Starting at the line that contains "pose: elev=67.7 azim=332.3" and ending with the last line of the items below, convert each line into a row of a Markdown table with the columns Row and Line. Leave out blank lines and number the rows in order.

[Start RECORDS SHOWN]

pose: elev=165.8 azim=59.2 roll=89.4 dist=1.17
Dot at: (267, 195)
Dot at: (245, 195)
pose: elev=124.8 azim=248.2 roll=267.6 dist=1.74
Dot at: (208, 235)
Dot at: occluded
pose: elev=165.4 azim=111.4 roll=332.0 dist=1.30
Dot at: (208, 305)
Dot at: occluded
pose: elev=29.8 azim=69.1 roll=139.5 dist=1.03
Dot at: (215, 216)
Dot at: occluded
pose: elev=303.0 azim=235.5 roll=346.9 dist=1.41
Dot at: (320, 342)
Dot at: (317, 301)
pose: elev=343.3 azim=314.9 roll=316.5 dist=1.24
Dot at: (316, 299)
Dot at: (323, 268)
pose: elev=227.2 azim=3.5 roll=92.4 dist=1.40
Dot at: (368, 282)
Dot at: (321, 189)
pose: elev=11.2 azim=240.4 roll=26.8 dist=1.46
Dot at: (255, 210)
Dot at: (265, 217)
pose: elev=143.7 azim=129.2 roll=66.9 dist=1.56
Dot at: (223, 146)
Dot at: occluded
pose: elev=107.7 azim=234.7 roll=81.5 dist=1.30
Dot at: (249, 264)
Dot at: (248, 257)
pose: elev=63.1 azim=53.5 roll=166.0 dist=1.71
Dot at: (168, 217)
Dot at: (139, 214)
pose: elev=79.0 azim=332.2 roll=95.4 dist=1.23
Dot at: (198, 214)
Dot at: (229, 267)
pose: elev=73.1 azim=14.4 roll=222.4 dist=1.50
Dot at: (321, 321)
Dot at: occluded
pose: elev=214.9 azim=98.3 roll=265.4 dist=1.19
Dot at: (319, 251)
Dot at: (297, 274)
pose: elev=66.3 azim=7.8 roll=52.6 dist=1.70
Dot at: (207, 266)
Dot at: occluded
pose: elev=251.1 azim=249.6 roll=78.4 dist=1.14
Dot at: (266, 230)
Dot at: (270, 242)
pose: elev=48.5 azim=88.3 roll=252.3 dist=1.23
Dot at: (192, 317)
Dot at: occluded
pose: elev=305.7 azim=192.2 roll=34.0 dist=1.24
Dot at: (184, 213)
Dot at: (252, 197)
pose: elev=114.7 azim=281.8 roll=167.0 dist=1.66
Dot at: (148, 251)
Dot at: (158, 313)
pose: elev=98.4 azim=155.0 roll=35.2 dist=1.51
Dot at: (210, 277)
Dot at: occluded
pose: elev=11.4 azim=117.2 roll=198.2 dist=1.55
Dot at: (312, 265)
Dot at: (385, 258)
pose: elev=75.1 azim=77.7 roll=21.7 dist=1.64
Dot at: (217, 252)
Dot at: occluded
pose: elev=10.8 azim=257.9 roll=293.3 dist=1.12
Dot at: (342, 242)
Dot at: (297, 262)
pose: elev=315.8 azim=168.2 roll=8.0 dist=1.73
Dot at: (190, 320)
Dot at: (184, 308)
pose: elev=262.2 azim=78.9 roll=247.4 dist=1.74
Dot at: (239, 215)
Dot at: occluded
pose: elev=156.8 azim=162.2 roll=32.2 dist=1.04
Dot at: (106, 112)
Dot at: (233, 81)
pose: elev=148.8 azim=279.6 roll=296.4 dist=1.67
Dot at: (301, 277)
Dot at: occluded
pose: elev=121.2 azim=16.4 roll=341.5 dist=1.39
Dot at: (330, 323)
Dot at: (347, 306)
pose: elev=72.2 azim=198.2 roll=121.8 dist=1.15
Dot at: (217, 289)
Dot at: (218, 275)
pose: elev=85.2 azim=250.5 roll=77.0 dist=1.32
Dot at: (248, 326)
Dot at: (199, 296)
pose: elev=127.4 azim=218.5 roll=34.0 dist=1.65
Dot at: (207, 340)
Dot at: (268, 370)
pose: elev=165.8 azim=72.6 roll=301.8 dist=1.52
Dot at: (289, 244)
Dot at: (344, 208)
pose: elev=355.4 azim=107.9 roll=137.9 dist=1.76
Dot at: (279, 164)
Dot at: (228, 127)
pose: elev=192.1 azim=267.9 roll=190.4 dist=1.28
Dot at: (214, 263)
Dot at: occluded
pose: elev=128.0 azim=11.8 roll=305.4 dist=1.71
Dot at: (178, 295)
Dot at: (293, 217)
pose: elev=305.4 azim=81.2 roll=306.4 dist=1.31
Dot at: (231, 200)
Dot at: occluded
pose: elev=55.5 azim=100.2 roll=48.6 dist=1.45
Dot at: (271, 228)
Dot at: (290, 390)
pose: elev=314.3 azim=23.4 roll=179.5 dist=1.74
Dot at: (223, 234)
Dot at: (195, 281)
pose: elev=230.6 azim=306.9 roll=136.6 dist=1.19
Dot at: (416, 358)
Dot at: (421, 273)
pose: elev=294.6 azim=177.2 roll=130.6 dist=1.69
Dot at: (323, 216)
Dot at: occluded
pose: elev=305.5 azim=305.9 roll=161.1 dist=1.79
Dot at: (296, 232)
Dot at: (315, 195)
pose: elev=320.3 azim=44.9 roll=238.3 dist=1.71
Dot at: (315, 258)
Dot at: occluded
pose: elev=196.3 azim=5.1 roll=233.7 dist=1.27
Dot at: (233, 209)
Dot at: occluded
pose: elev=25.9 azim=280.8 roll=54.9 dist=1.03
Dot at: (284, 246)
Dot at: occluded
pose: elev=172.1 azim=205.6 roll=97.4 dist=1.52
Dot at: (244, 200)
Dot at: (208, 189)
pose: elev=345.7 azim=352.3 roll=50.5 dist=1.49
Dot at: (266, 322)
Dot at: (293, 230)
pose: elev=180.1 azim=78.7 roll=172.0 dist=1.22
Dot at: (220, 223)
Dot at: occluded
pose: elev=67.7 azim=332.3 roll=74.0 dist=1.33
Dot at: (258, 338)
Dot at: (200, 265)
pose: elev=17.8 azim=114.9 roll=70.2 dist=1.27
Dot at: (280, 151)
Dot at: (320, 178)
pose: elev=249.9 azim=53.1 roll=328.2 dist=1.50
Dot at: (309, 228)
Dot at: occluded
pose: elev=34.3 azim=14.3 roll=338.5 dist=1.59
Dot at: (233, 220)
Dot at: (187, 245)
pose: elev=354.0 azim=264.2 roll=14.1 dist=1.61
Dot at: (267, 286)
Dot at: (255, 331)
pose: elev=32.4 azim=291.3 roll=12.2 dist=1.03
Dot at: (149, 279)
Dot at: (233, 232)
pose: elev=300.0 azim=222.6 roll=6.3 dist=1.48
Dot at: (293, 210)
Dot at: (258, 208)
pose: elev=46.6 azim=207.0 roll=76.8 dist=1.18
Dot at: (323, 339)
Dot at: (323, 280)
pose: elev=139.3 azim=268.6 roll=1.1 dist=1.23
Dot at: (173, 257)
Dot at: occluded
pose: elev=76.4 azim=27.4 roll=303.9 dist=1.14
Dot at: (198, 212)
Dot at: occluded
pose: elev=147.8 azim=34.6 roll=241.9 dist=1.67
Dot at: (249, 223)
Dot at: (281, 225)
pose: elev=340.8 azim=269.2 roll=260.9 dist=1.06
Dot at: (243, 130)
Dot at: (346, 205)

[End RECORDS SHOWN]

▶ _SOLUTION BELOW_:
| Row | Line |
|---|---|
| 1 | pose: elev=67.7 azim=332.3 roll=74.0 dist=1.33 |
| 2 | Dot at: (258, 338) |
| 3 | Dot at: (200, 265) |
| 4 | pose: elev=17.8 azim=114.9 roll=70.2 dist=1.27 |
| 5 | Dot at: (280, 151) |
| 6 | Dot at: (320, 178) |
| 7 | pose: elev=249.9 azim=53.1 roll=328.2 dist=1.50 |
| 8 | Dot at: (309, 228) |
| 9 | Dot at: occluded |
| 10 | pose: elev=34.3 azim=14.3 roll=338.5 dist=1.59 |
| 11 | Dot at: (233, 220) |
| 12 | Dot at: (187, 245) |
| 13 | pose: elev=354.0 azim=264.2 roll=14.1 dist=1.61 |
| 14 | Dot at: (267, 286) |
| 15 | Dot at: (255, 331) |
| 16 | pose: elev=32.4 azim=291.3 roll=12.2 dist=1.03 |
| 17 | Dot at: (149, 279) |
| 18 | Dot at: (233, 232) |
| 19 | pose: elev=300.0 azim=222.6 roll=6.3 dist=1.48 |
| 20 | Dot at: (293, 210) |
| 21 | Dot at: (258, 208) |
| 22 | pose: elev=46.6 azim=207.0 roll=76.8 dist=1.18 |
| 23 | Dot at: (323, 339) |
| 24 | Dot at: (323, 280) |
| 25 | pose: elev=139.3 azim=268.6 roll=1.1 dist=1.23 |
| 26 | Dot at: (173, 257) |
| 27 | Dot at: occluded |
| 28 | pose: elev=76.4 azim=27.4 roll=303.9 dist=1.14 |
| 29 | Dot at: (198, 212) |
| 30 | Dot at: occluded |
| 31 | pose: elev=147.8 azim=34.6 roll=241.9 dist=1.67 |
| 32 | Dot at: (249, 223) |
| 33 | Dot at: (281, 225) |
| 34 | pose: elev=340.8 azim=269.2 roll=260.9 dist=1.06 |
| 35 | Dot at: (243, 130) |
| 36 | Dot at: (346, 205) |